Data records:
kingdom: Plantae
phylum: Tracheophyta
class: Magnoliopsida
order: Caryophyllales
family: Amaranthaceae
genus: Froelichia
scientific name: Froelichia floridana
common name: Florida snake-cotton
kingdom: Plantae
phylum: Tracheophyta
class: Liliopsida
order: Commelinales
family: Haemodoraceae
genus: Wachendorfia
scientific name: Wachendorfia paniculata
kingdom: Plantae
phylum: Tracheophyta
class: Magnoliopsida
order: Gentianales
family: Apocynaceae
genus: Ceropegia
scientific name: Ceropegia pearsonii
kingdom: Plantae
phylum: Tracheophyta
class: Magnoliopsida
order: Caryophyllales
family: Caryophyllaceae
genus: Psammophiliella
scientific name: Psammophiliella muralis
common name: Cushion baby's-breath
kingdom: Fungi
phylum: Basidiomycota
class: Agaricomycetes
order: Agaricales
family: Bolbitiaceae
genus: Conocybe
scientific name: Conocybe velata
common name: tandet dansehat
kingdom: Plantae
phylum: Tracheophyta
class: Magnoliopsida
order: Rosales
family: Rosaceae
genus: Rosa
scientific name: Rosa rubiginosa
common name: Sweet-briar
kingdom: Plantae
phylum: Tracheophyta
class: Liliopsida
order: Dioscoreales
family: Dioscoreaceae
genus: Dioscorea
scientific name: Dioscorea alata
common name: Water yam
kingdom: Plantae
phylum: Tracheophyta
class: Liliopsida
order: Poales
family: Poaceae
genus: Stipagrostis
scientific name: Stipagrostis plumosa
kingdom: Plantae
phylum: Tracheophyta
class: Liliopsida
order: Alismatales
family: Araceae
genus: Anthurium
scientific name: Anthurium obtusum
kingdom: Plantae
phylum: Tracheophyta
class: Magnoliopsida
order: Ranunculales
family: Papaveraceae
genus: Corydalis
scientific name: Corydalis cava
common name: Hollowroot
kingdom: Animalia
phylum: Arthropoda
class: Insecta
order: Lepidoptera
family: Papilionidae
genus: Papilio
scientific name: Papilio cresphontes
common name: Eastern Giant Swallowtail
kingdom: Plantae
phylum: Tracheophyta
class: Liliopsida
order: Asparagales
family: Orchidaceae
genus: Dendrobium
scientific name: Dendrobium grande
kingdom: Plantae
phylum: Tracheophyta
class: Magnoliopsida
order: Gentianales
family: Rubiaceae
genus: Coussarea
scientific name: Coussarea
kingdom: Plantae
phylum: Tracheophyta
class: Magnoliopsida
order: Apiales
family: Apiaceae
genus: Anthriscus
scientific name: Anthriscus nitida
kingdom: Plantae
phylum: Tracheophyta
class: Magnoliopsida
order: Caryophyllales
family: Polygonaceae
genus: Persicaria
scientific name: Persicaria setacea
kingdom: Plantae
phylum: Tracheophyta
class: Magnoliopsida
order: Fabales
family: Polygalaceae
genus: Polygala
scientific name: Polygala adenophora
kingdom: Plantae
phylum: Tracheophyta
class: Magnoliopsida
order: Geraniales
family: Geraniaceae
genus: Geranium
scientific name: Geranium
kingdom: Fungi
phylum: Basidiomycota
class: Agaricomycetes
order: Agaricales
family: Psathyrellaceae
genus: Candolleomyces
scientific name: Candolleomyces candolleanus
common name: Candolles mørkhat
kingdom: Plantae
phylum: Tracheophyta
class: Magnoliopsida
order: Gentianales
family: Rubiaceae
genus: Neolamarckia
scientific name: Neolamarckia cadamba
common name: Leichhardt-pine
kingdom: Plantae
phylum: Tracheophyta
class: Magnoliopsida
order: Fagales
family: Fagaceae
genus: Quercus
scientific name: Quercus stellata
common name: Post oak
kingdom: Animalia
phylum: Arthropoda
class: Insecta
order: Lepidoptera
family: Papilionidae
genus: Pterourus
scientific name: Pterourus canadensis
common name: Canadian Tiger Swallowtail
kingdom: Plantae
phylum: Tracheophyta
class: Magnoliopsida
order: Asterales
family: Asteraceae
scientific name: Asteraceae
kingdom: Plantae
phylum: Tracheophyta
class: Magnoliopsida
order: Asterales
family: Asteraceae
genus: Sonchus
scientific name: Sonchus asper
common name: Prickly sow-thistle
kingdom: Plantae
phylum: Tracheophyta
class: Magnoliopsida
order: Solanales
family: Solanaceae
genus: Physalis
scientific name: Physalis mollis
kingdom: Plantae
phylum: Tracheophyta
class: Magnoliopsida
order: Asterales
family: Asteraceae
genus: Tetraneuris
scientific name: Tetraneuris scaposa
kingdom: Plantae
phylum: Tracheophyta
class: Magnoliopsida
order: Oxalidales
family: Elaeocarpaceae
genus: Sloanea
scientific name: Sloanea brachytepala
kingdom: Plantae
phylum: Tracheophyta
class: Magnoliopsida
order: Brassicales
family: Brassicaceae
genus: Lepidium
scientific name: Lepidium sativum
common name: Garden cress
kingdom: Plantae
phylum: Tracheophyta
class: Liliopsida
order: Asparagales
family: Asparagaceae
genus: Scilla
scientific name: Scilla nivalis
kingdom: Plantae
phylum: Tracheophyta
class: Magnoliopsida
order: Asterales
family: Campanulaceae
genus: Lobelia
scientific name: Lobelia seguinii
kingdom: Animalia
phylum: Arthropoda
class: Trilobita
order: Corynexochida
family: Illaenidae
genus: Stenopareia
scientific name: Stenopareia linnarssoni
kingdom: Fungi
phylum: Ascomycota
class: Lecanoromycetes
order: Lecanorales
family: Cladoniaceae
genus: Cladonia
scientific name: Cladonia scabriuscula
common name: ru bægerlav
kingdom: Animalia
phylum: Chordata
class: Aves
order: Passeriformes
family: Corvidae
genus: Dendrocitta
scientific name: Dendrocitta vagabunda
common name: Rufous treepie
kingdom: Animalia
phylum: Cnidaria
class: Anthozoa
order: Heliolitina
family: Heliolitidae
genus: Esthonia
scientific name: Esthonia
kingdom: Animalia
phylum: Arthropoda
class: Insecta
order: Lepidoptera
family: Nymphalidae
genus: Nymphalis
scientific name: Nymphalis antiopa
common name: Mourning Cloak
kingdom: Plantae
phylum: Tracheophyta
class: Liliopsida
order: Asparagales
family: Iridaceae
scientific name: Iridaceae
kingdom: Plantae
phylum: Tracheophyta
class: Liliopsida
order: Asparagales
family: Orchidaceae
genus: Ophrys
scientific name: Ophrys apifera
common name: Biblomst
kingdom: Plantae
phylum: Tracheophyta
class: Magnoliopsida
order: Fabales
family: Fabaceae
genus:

INSTRUCTIONS TO FOLLOW. Reproduce all of the material above line for line, without altering anything.

TASK SOLUTION.
kingdom: Plantae
phylum: Tracheophyta
class: Magnoliopsida
order: Caryophyllales
family: Amaranthaceae
genus: Froelichia
scientific name: Froelichia floridana
common name: Florida snake-cotton
kingdom: Plantae
phylum: Tracheophyta
class: Liliopsida
order: Commelinales
family: Haemodoraceae
genus: Wachendorfia
scientific name: Wachendorfia paniculata
kingdom: Plantae
phylum: Tracheophyta
class: Magnoliopsida
order: Gentianales
family: Apocynaceae
genus: Ceropegia
scientific name: Ceropegia pearsonii
kingdom: Plantae
phylum: Tracheophyta
class: Magnoliopsida
order: Caryophyllales
family: Caryophyllaceae
genus: Psammophiliella
scientific name: Psammophiliella muralis
common name: Cushion baby's-breath
kingdom: Fungi
phylum: Basidiomycota
class: Agaricomycetes
order: Agaricales
family: Bolbitiaceae
genus: Conocybe
scientific name: Conocybe velata
common name: tandet dansehat
kingdom: Plantae
phylum: Tracheophyta
class: Magnoliopsida
order: Rosales
family: Rosaceae
genus: Rosa
scientific name: Rosa rubiginosa
common name: Sweet-briar
kingdom: Plantae
phylum: Tracheophyta
class: Liliopsida
order: Dioscoreales
family: Dioscoreaceae
genus: Dioscorea
scientific name: Dioscorea alata
common name: Water yam
kingdom: Plantae
phylum: Tracheophyta
class: Liliopsida
order: Poales
family: Poaceae
genus: Stipagrostis
scientific name: Stipagrostis plumosa
kingdom: Plantae
phylum: Tracheophyta
class: Liliopsida
order: Alismatales
family: Araceae
genus: Anthurium
scientific name: Anthurium obtusum
kingdom: Plantae
phylum: Tracheophyta
class: Magnoliopsida
order: Ranunculales
family: Papaveraceae
genus: Corydalis
scientific name: Corydalis cava
common name: Hollowroot
kingdom: Animalia
phylum: Arthropoda
class: Insecta
order: Lepidoptera
family: Papilionidae
genus: Papilio
scientific name: Papilio cresphontes
common name: Eastern Giant Swallowtail
kingdom: Plantae
phylum: Tracheophyta
class: Liliopsida
order: Asparagales
family: Orchidaceae
genus: Dendrobium
scientific name: Dendrobium grande
kingdom: Plantae
phylum: Tracheophyta
class: Magnoliopsida
order: Gentianales
family: Rubiaceae
genus: Coussarea
scientific name: Coussarea
kingdom: Plantae
phylum: Tracheophyta
class: Magnoliopsida
order: Apiales
family: Apiaceae
genus: Anthriscus
scientific name: Anthriscus nitida
kingdom: Plantae
phylum: Tracheophyta
class: Magnoliopsida
order: Caryophyllales
family: Polygonaceae
genus: Persicaria
scientific name: Persicaria setacea
kingdom: Plantae
phylum: Tracheophyta
class: Magnoliopsida
order: Fabales
family: Polygalaceae
genus: Polygala
scientific name: Polygala adenophora
kingdom: Plantae
phylum: Tracheophyta
class: Magnoliopsida
order: Geraniales
family: Geraniaceae
genus: Geranium
scientific name: Geranium
kingdom: Fungi
phylum: Basidiomycota
class: Agaricomycetes
order: Agaricales
family: Psathyrellaceae
genus: Candolleomyces
scientific name: Candolleomyces candolleanus
common name: Candolles mørkhat
kingdom: Plantae
phylum: Tracheophyta
class: Magnoliopsida
order: Gentianales
family: Rubiaceae
genus: Neolamarckia
scientific name: Neolamarckia cadamba
common name: Leichhardt-pine
kingdom: Plantae
phylum: Tracheophyta
class: Magnoliopsida
order: Fagales
family: Fagaceae
genus: Quercus
scientific name: Quercus stellata
common name: Post oak
kingdom: Animalia
phylum: Arthropoda
class: Insecta
order: Lepidoptera
family: Papilionidae
genus: Pterourus
scientific name: Pterourus canadensis
common name: Canadian Tiger Swallowtail
kingdom: Plantae
phylum: Tracheophyta
class: Magnoliopsida
order: Asterales
family: Asteraceae
scientific name: Asteraceae
kingdom: Plantae
phylum: Tracheophyta
class: Magnoliopsida
order: Asterales
family: Asteraceae
genus: Sonchus
scientific name: Sonchus asper
common name: Prickly sow-thistle
kingdom: Plantae
phylum: Tracheophyta
class: Magnoliopsida
order: Solanales
family: Solanaceae
genus: Physalis
scientific name: Physalis mollis
kingdom: Plantae
phylum: Tracheophyta
class: Magnoliopsida
order: Asterales
family: Asteraceae
genus: Tetraneuris
scientific name: Tetraneuris scaposa
kingdom: Plantae
phylum: Tracheophyta
class: Magnoliopsida
order: Oxalidales
family: Elaeocarpaceae
genus: Sloanea
scientific name: Sloanea brachytepala
kingdom: Plantae
phylum: Tracheophyta
class: Magnoliopsida
order: Brassicales
family: Brassicaceae
genus: Lepidium
scientific name: Lepidium sativum
common name: Garden cress
kingdom: Plantae
phylum: Tracheophyta
class: Liliopsida
order: Asparagales
family: Asparagaceae
genus: Scilla
scientific name: Scilla nivalis
kingdom: Plantae
phylum: Tracheophyta
class: Magnoliopsida
order: Asterales
family: Campanulaceae
genus: Lobelia
scientific name: Lobelia seguinii
kingdom: Animalia
phylum: Arthropoda
class: Trilobita
order: Corynexochida
family: Illaenidae
genus: Stenopareia
scientific name: Stenopareia linnarssoni
kingdom: Fungi
phylum: Ascomycota
class: Lecanoromycetes
order: Lecanorales
family: Cladoniaceae
genus: Cladonia
scientific name: Cladonia scabriuscula
common name: ru bægerlav
kingdom: Animalia
phylum: Chordata
class: Aves
order: Passeriformes
family: Corvidae
genus: Dendrocitta
scientific name: Dendrocitta vagabunda
common name: Rufous treepie
kingdom: Animalia
phylum: Cnidaria
class: Anthozoa
order: Heliolitina
family: Heliolitidae
genus: Esthonia
scientific name: Esthonia
kingdom: Animalia
phylum: Arthropoda
class: Insecta
order: Lepidoptera
family: Nymphalidae
genus: Nymphalis
scientific name: Nymphalis antiopa
common name: Mourning Cloak
kingdom: Plantae
phylum: Tracheophyta
class: Liliopsida
order: Asparagales
family: Iridaceae
scientific name: Iridaceae
kingdom: Plantae
phylum: Tracheophyta
class: Liliopsida
order: Asparagales
family: Orchidaceae
genus: Ophrys
scientific name: Ophrys apifera
common name: Biblomst
kingdom: Plantae
phylum: Tracheophyta
class: Magnoliopsida
order: Fabales
family: Fabaceae
genus:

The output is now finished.